● **EXERCISE REQUIREMENTS**
1) Before the ACC coaching tandems text and the material, retype the part of it starting with "Talk about a" and going on through "climb out of.", keeping every word and mark the same.
2) Continue the article on ACC basketball and football coaching pairs from where it stops, picking up after its last sentence.

--- TEXT Enclosed Below ---

It’s time for the second part of our look at the top men’s basketball and football coaching tandems in the ACC. Hopefully, you enjoy what will no doubt be the most controversial section featuring Virginia Tech and Virginia. In order to maintain as much objectivity as possible in this entirely subjective exercise, coins were flipped for the 6/7 spots.
Bronco Mendenhall 99-43 (all at BYU)
Tony Bennett 231-104 overall (162-71 at Virginia)
Talk about a tale of two programs. As Virginia basketball has risen to unprecedented heights both in the ACC and nationally over the last handful of years, the football program has dug itself a subterranean hole that will take some time to climb out of.
Bronco Mendenhall’s mentality is exactly what is needed in Charlottesville after the oddly disjointed tenure of Mike London. He demands accountability, is very tough, and well, frankly his teams have a reputation for playing a little dirty. That’s essentially the opposite of what went on during the London tenure and the latter years of Al Groh’s time at the helm. Those coaches recruited well but ultimately couldn’t shape the roster into anything particularly noteworthy in the results column. Bronco needs to establish an east-coast recruiting profile, but the coaching won’t be an issue for him.

--- End of Enclosed TEXT ---
--- GIVEN MATERIAL Enclosed Below ---

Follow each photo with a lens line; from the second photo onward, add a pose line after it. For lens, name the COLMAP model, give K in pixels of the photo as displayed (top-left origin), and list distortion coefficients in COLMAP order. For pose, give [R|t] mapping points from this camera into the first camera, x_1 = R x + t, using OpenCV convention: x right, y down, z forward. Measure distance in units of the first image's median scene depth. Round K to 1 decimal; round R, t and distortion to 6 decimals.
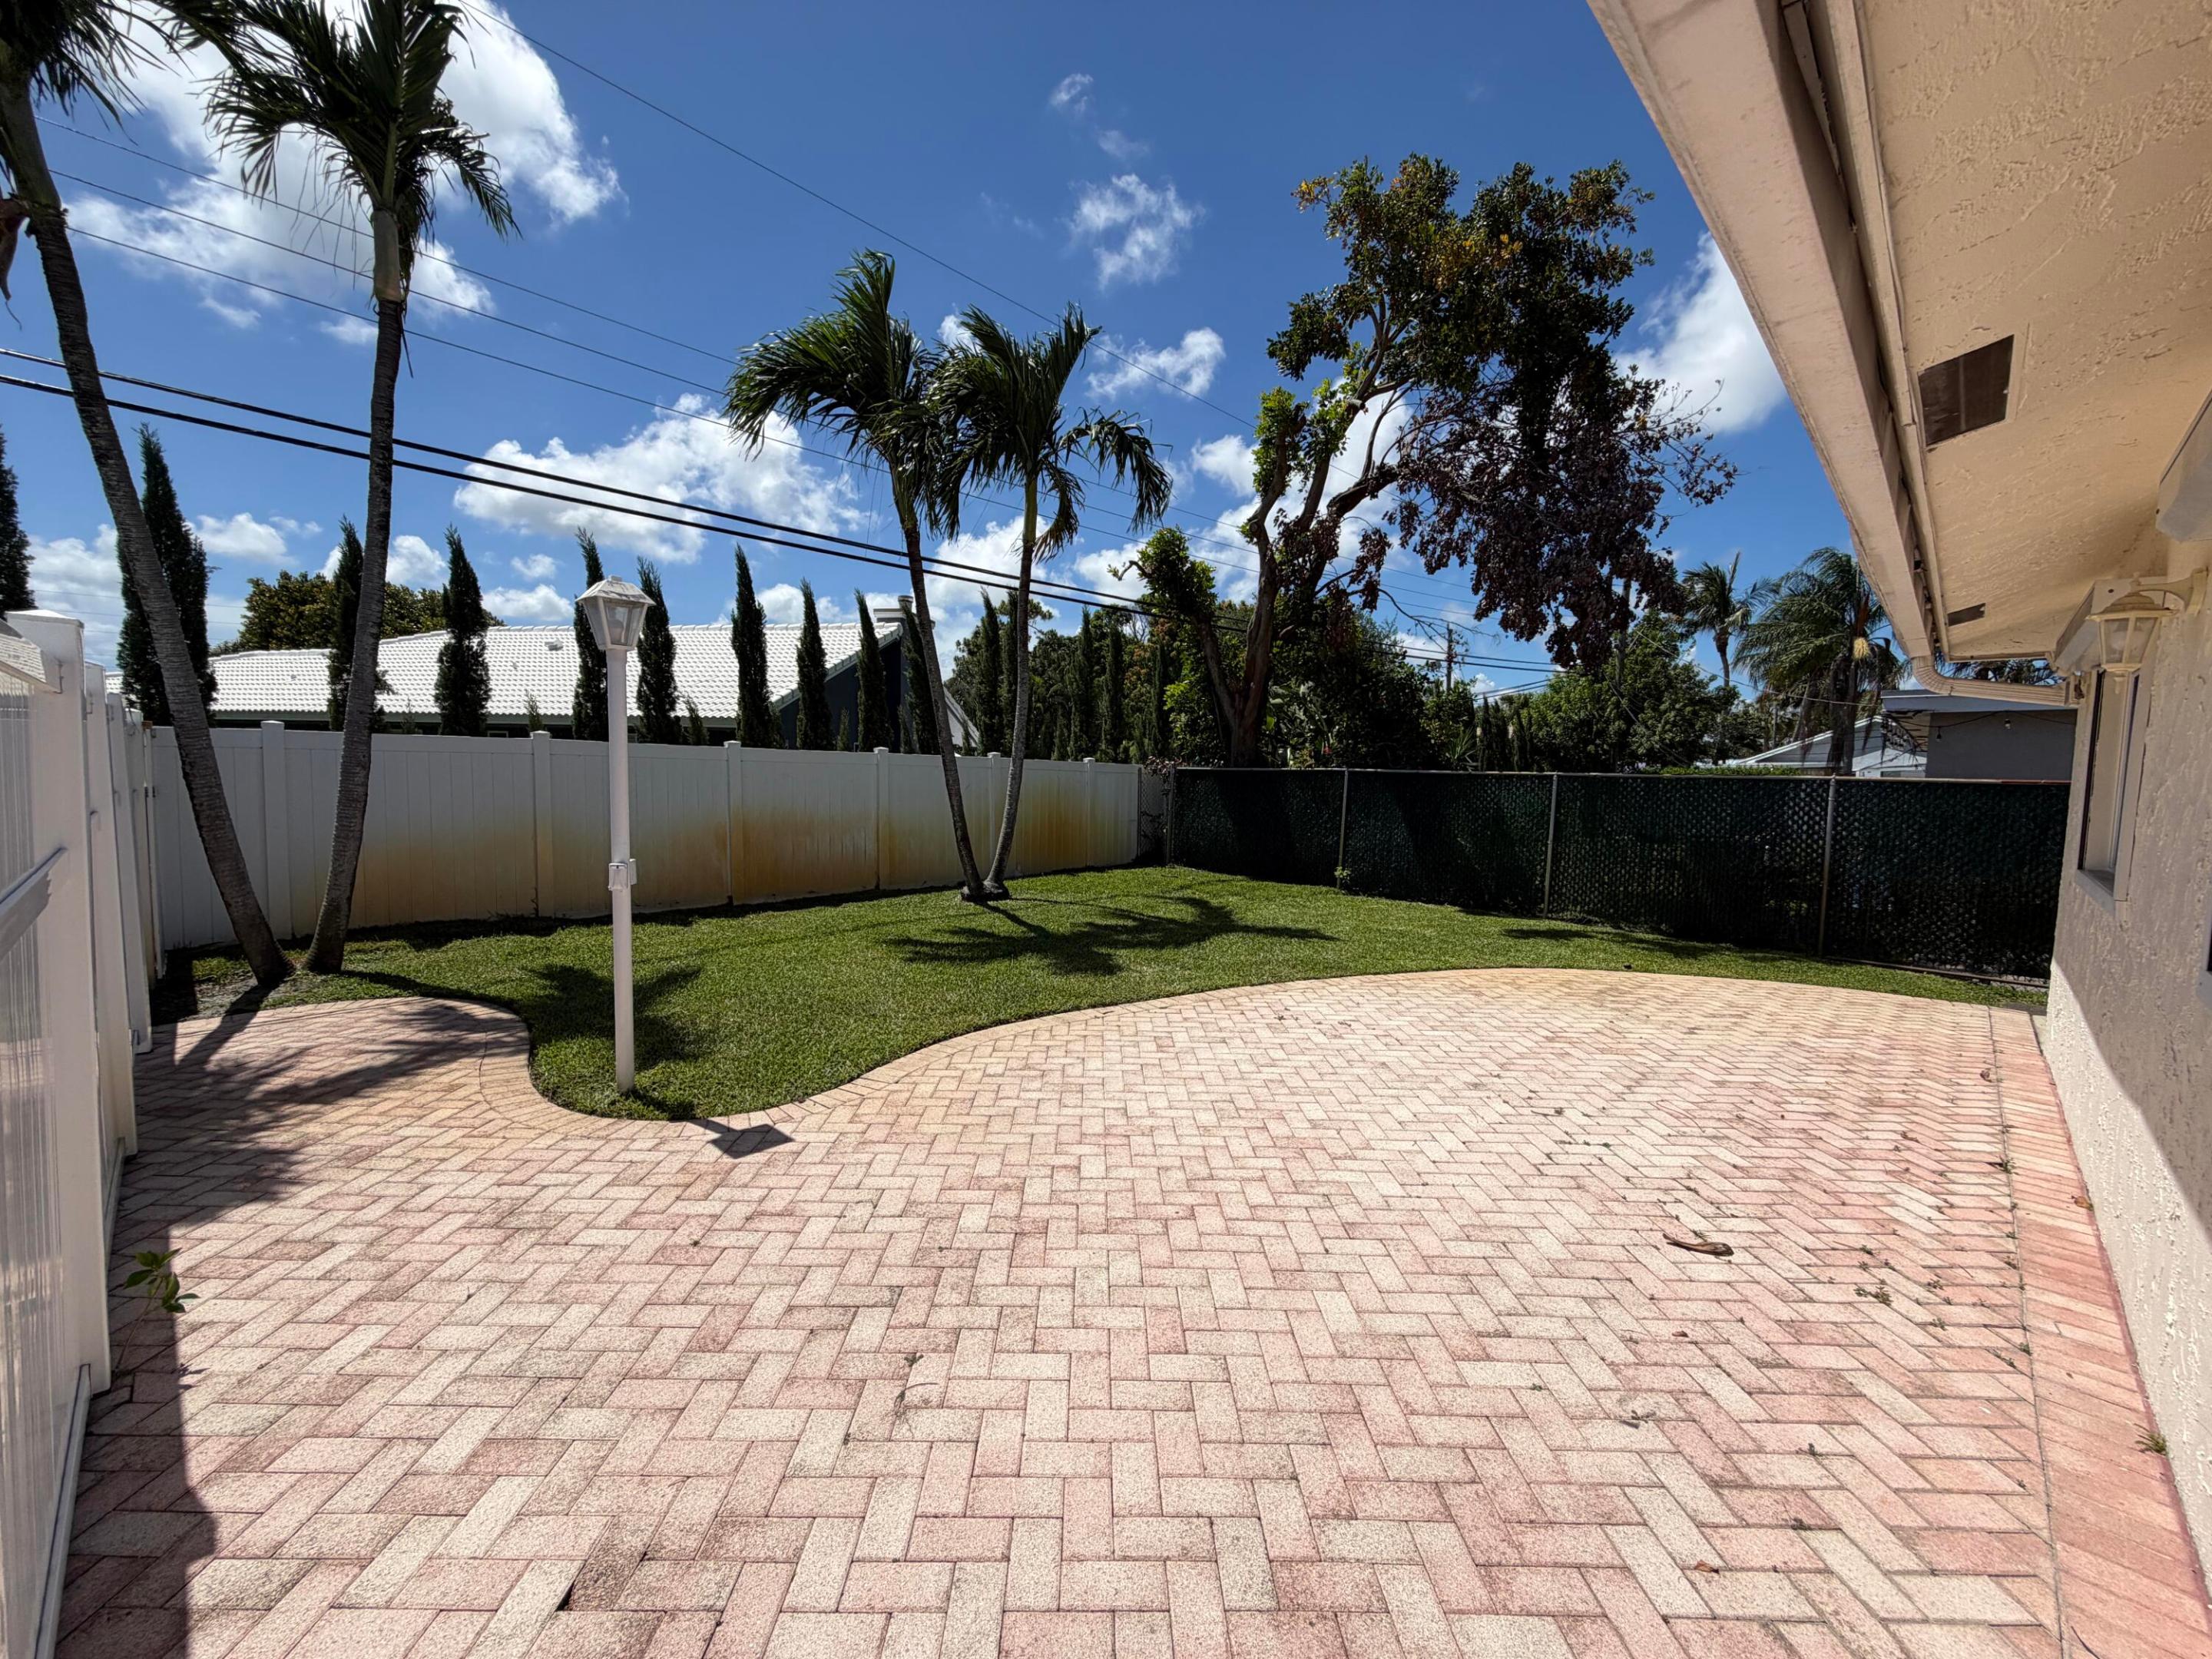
lens RADIAL K [[884.4, 0, 1100.7], [0, 884.4, 828.1], [0, 0, 1]] dist [0.000128, 0.000363]
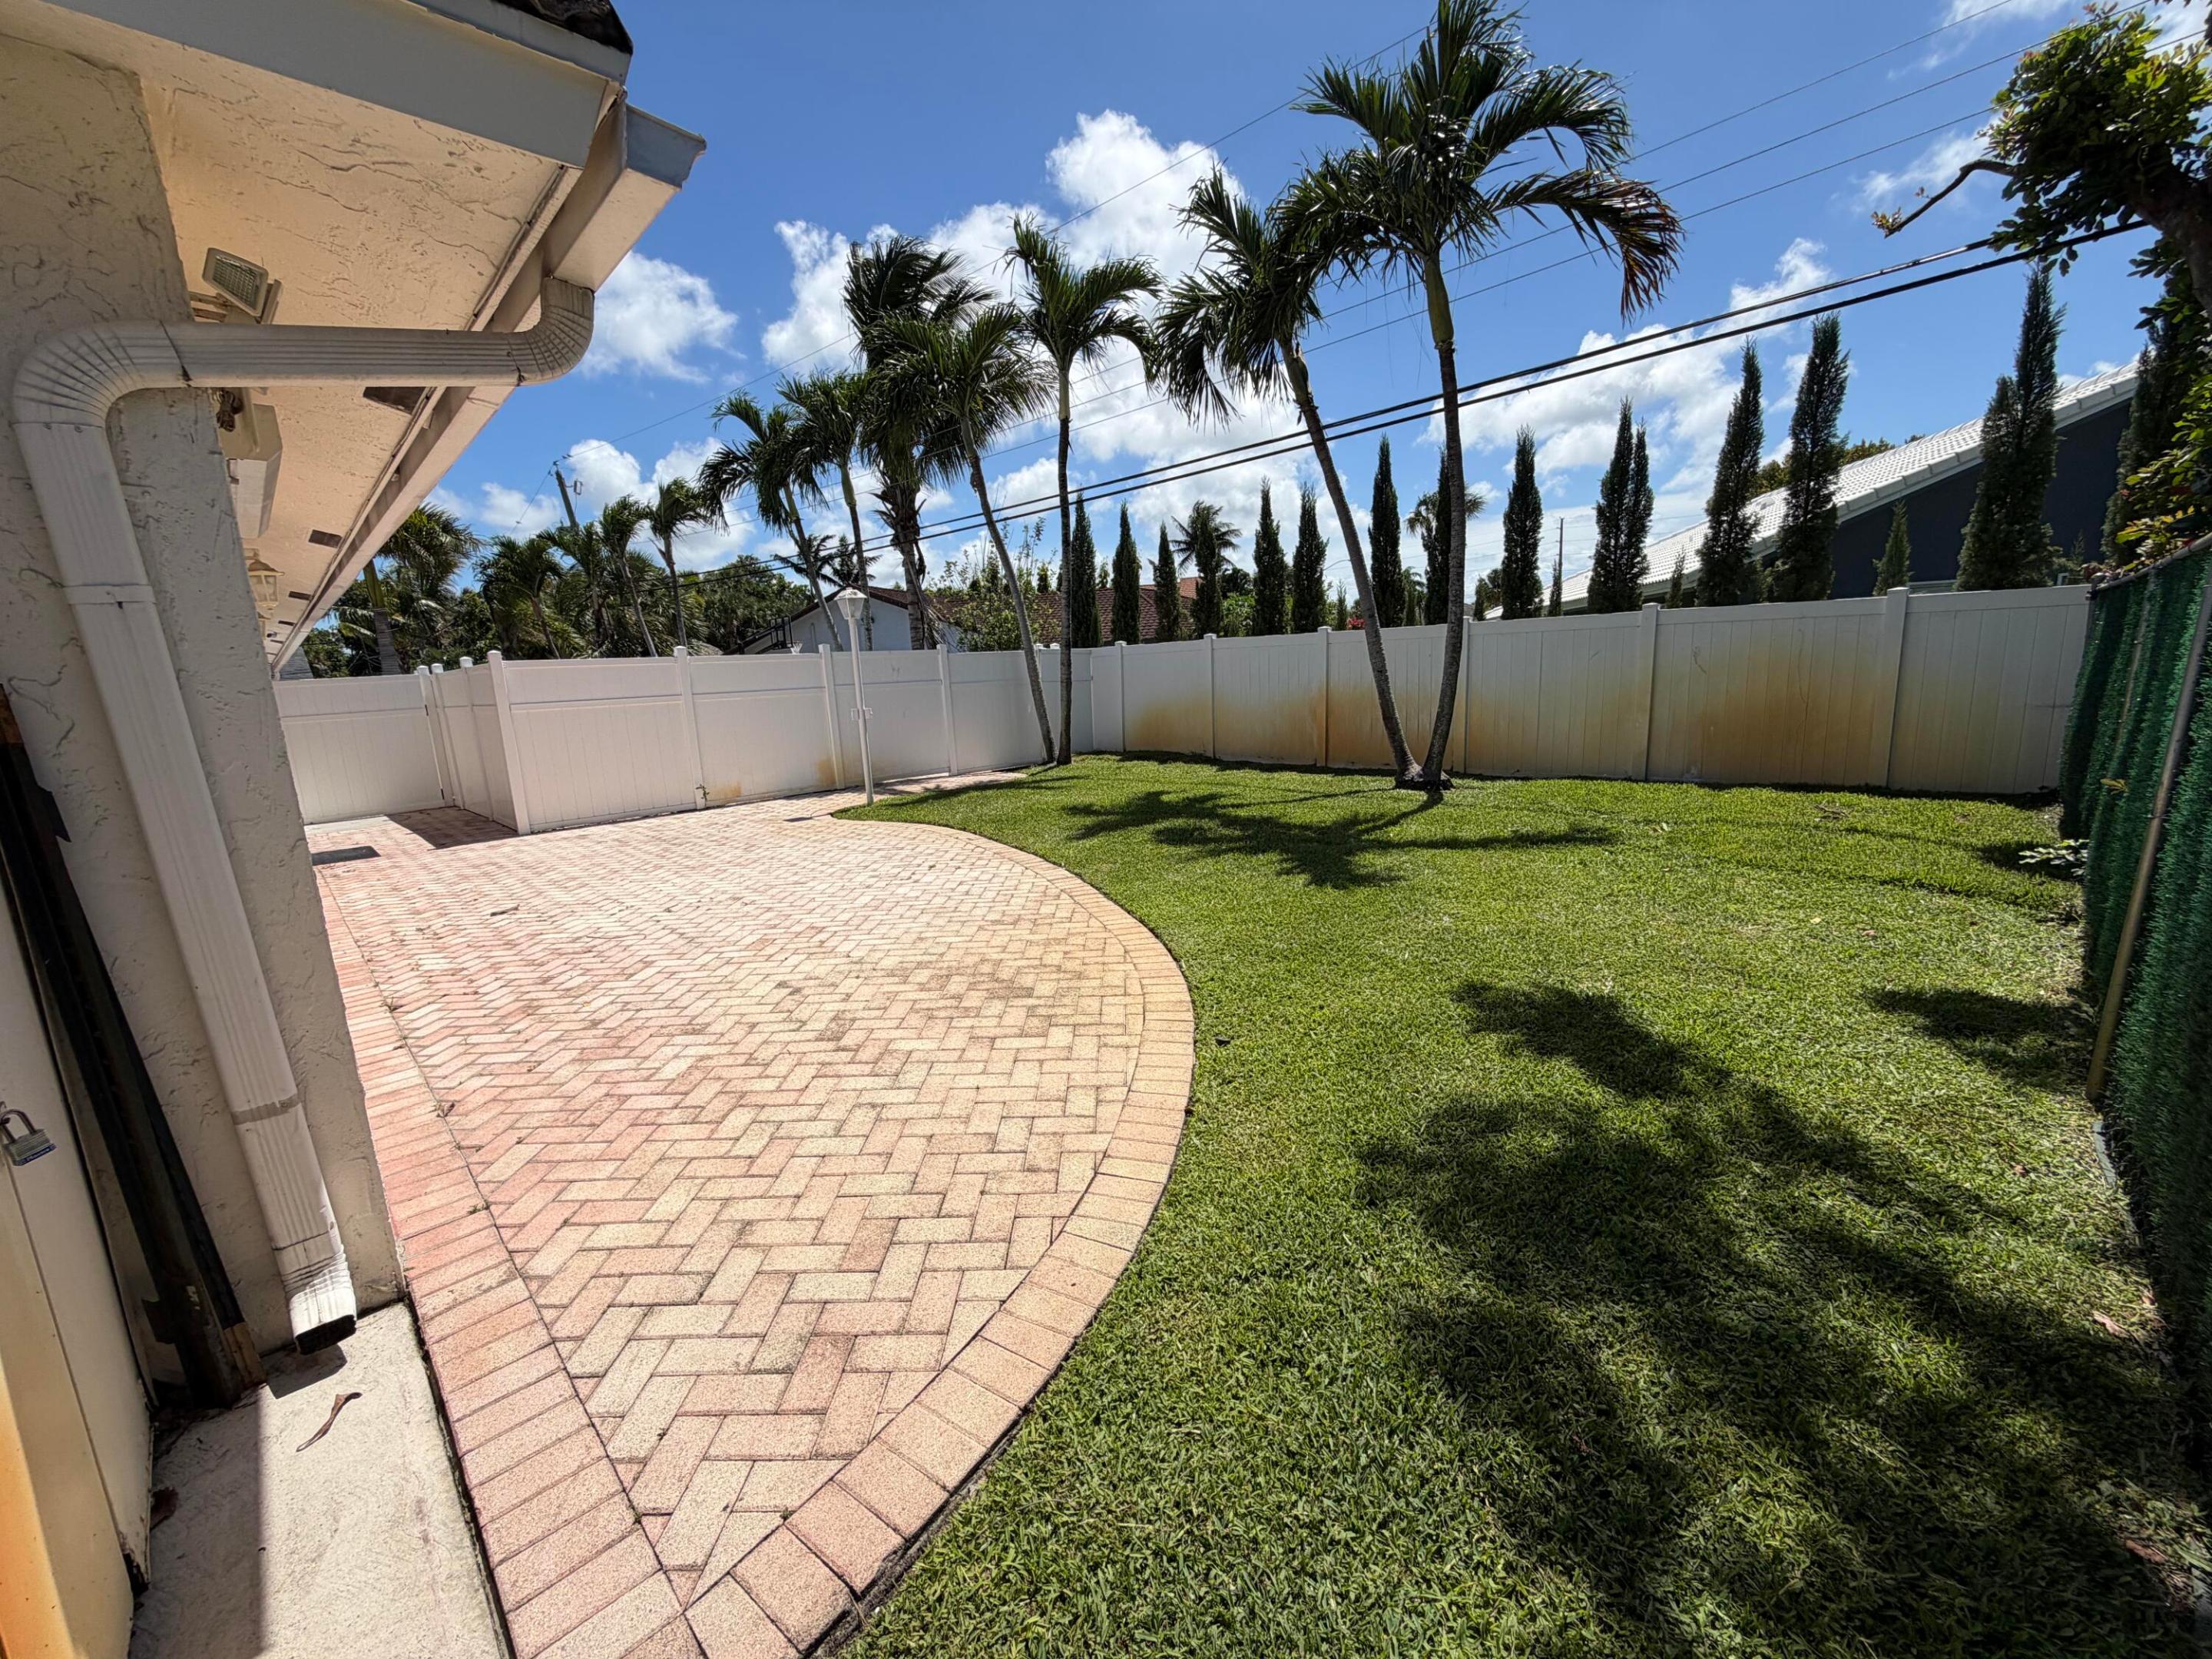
lens RADIAL K [[886.9, 0, 1106.0], [0, 886.9, 829.5], [0, 0, 1]] dist [0.032476, 0.000065]
pose [[-0.034342, 0.165953, -0.985536, 1.370299], [-0.021299, 0.985772, 0.166735, -0.040217], [0.999183, 0.026717, -0.030319, 1.270600]]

--- End of Enclosed GIVEN MATERIAL ---

● **ANSWER SECTION**
1)
Talk about a tale of two programs. As Virginia basketball has risen to unprecedented heights both in the ACC and nationally over the last handful of years, the football program has dug itself a subterranean hole that will take some time to climb out of.

2)
Tony Bennett is among the best coaches in America. He’s built an impressive program with his pack line defense and a talented roster stocked with highly valued recruits willing to play hard and be defense oriented. He has an excellent home court in John Paul Jones Arena, and while he will continue to be a hot coaching commodity, he appears set to take the baton as the best of the next generation of ACC basketball coaches if he stays put. Similar to Syracuse, if the football program wasn’t such a disaster punctuated by question marks, UVA would be in the top five in ACC coaching talent. If Bronco can get things turned around, that’s exactly where they’ll be.
6. Virginia Tech
Justin Fuente 26-23 (all at Memphis)
Buzz Williams 183-122 overall (30-36 at Virginia Tech)
Justin Fuente is one of the top young coaches in the nation and was easily one of the hottest names on the coaching carousel this last season. In a short time at Memphis, he took a program that won just five games in the three seasons preceding him and won four in his first season alone. He won 10 games and a bowl in his third season and won nine last season before leaving to accept the Virginia Tech job.
Fuente’s up-tempo spread offense is what the Hokie faithful have been clamoring for over the last decade or two. Coupled with the fact that he was able to retain Bud Foster as defensive coordinator, Fuente might be a perfect fit in Blacksburg. On a venn diagram with Fuente and Frank Beamer, there would be a decently sized section in the middle filled with similar traits, particularly with the way the two men handle themselves in public. He’s a young guy however and while the hire looks like a slam dunk on paper, that’s no guarantee of eventual success.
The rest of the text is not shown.